Con uno stile chiaro, ma con un evidente "dente avvelenato" nei confronti dei decisori politici e della rapacità degli imprenditori, l'autore ci accompagna tra i monti e le valli alpine, raccontando di come la montagna è stata trasformata in funzione del profitto: non solo il suo aspetto, con grandi cementificazioni dovute alla costruzione di impianti sciistici, ma anche l'adattamento, se così vogliamo dire, di molti abitanti dei luoghi assaltati dagli imprenditori, che hanno cercato di fornire un'immagine "genuina", dove però questa genuinità è declinata secondo ciò che i turisti si aspettano di trovare, e non secondo ciò che veramente c'è.
Ferrari, nel suo viaggio, affronta anche la tematica climatica, sottolineando come le soluzioni per preservare nevi "eterne" (con tutte le virgolette del caso) e i ghiacciai, peraltro solo quelli delle stazioni sciistiche, siano sostanzialmente parte del problema del riscaldamento globale, accentuandolo, anche solo di poco.
Il punto centrale del libro, che poi è dove i toni dell'autore si addolciscono, è quello di raccontare come gli esseri umani si sono adattati a vivere in montagna, creando un rapporto con l'ambiente circostante in grado di mantenere non solo l'equilibrio, ma anche una biodiversità viva e dinamica.
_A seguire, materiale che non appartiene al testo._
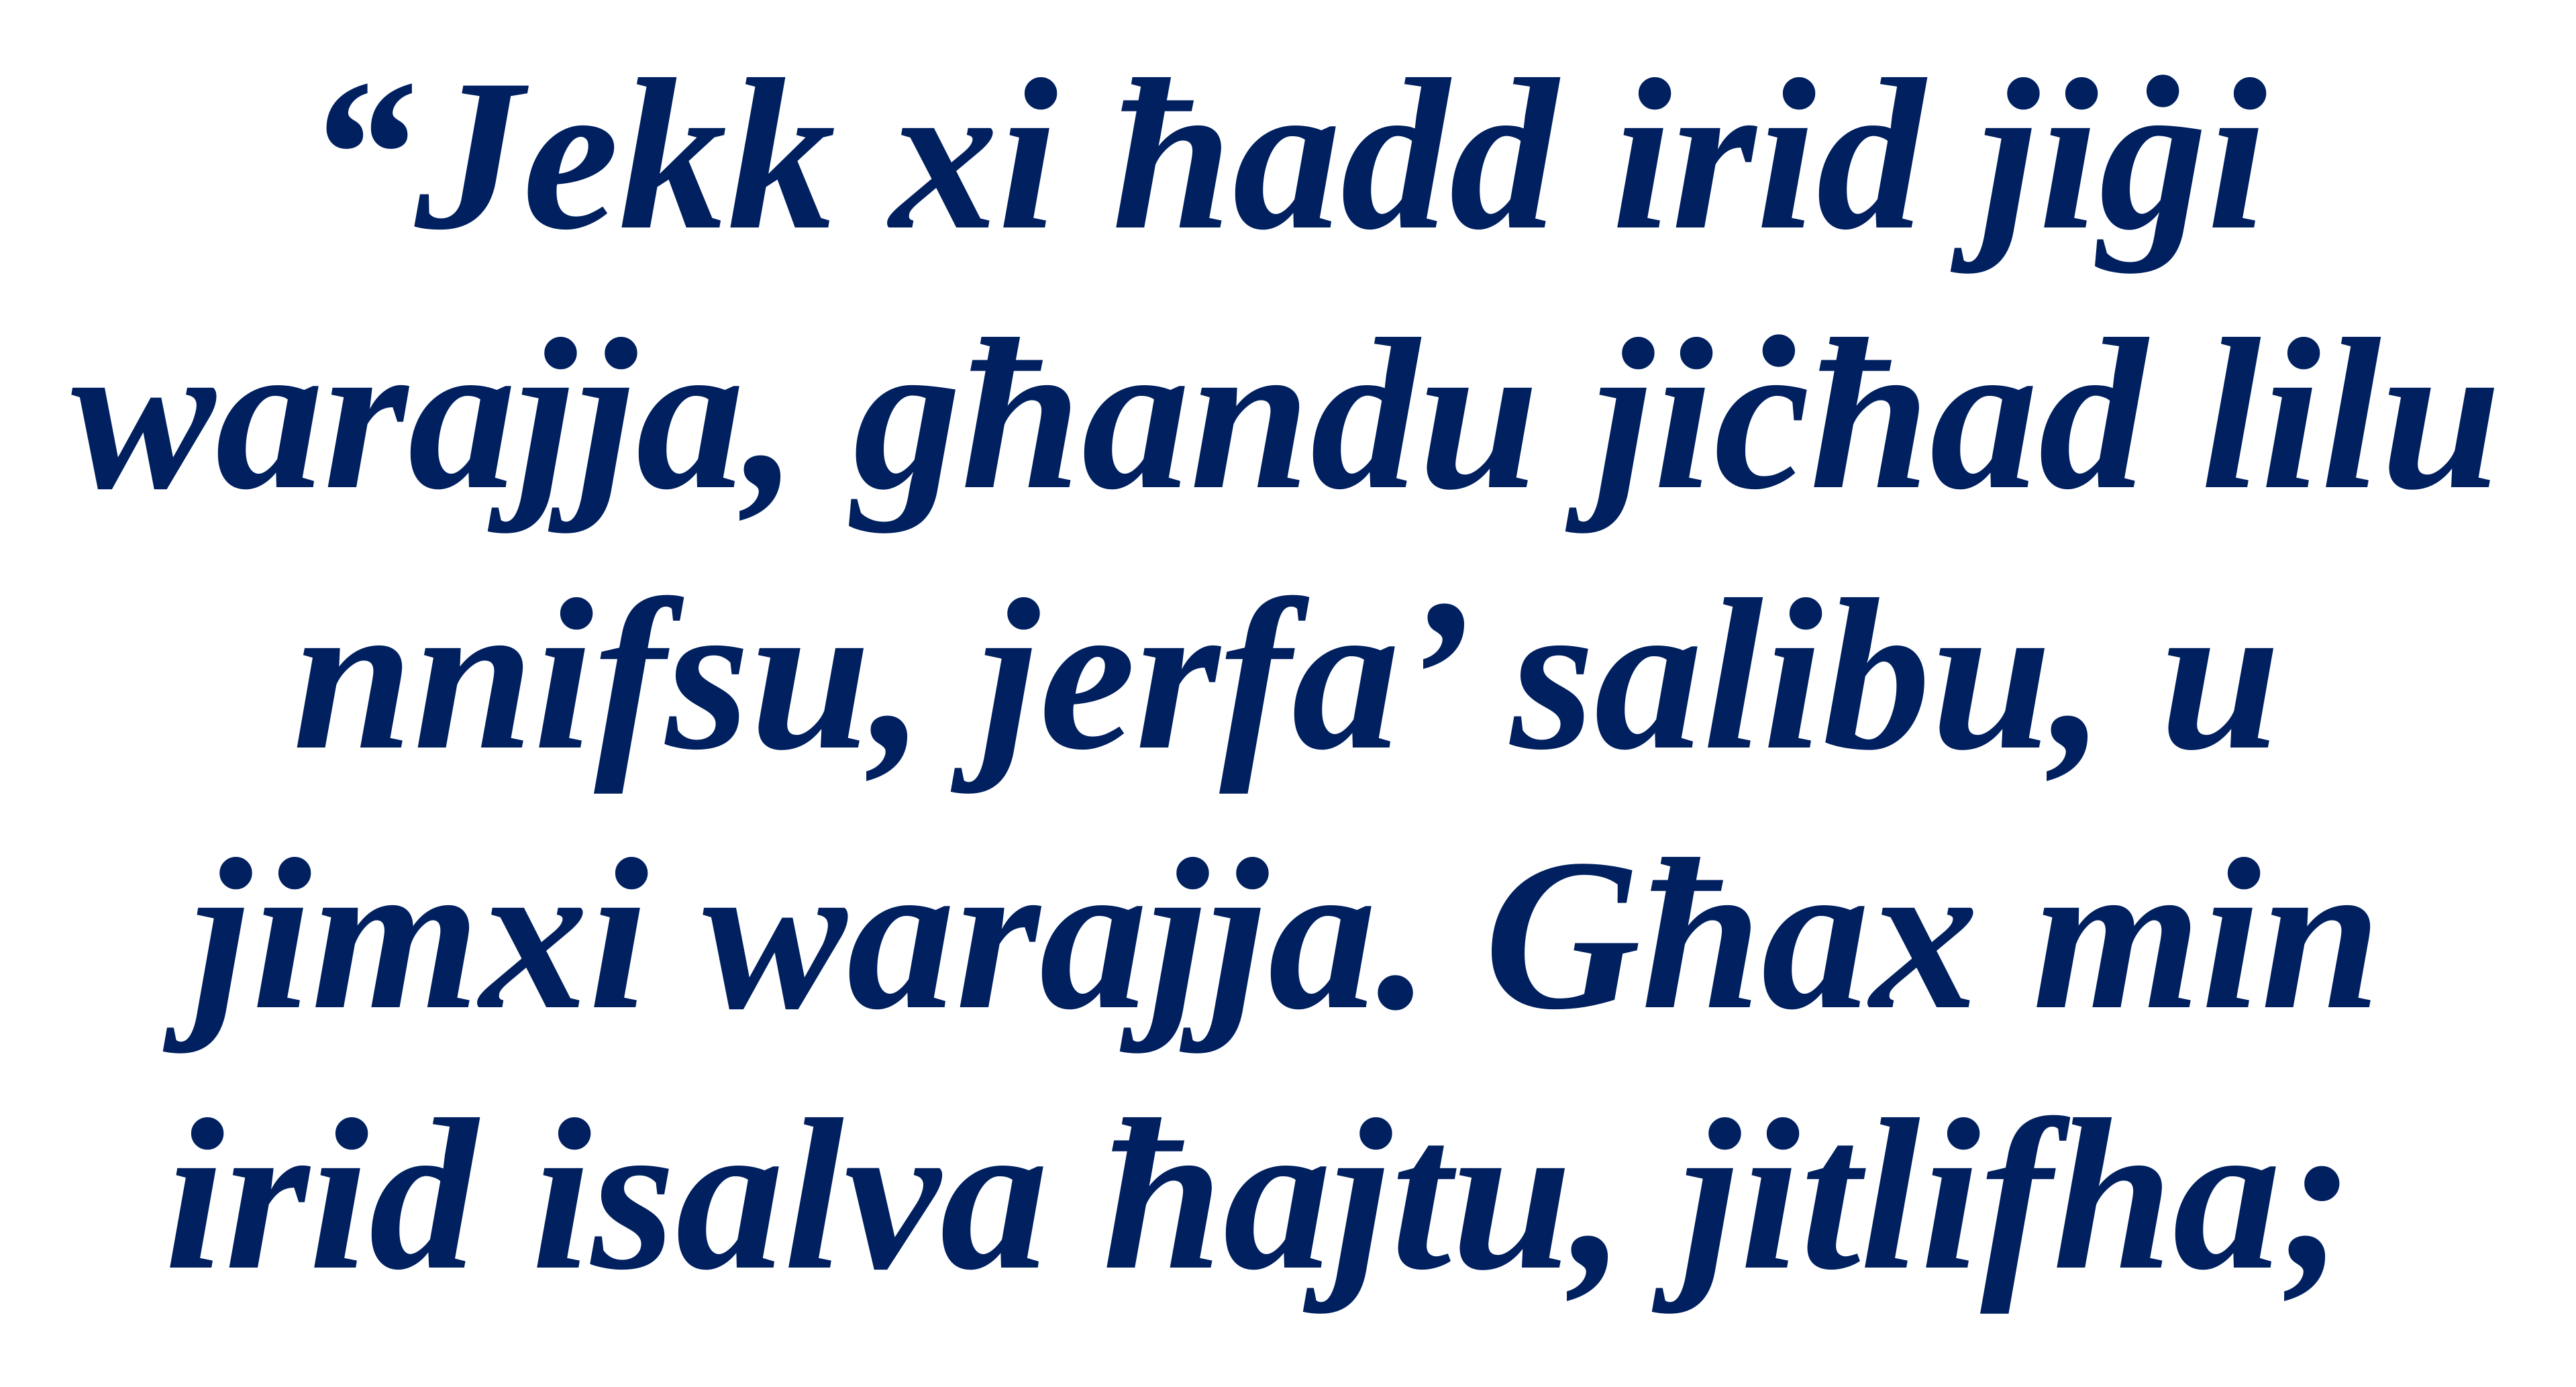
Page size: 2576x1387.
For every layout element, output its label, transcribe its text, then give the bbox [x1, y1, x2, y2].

E anche la socialità risulta all'insegna di una solidarietà non forzata da alcuna autorità, ma dovuta alla sopravvivenza e alla condivisione di esperienze.
Non c'è nulla di perfetto, idilliaco o da cartolina, soprattutto se consideriamo che la storia ci racconta di cicli di popolamenti e spopolamenti, ma traspare forte quel rispetto per la montagna in cui Ferrari vuole riporre fiducia per il futuro, grazie a (per ora poche) esperienze positive e propositive di molti giovani che stanno recuperando proprio quel vivere la montagna in maniera sana e integrata.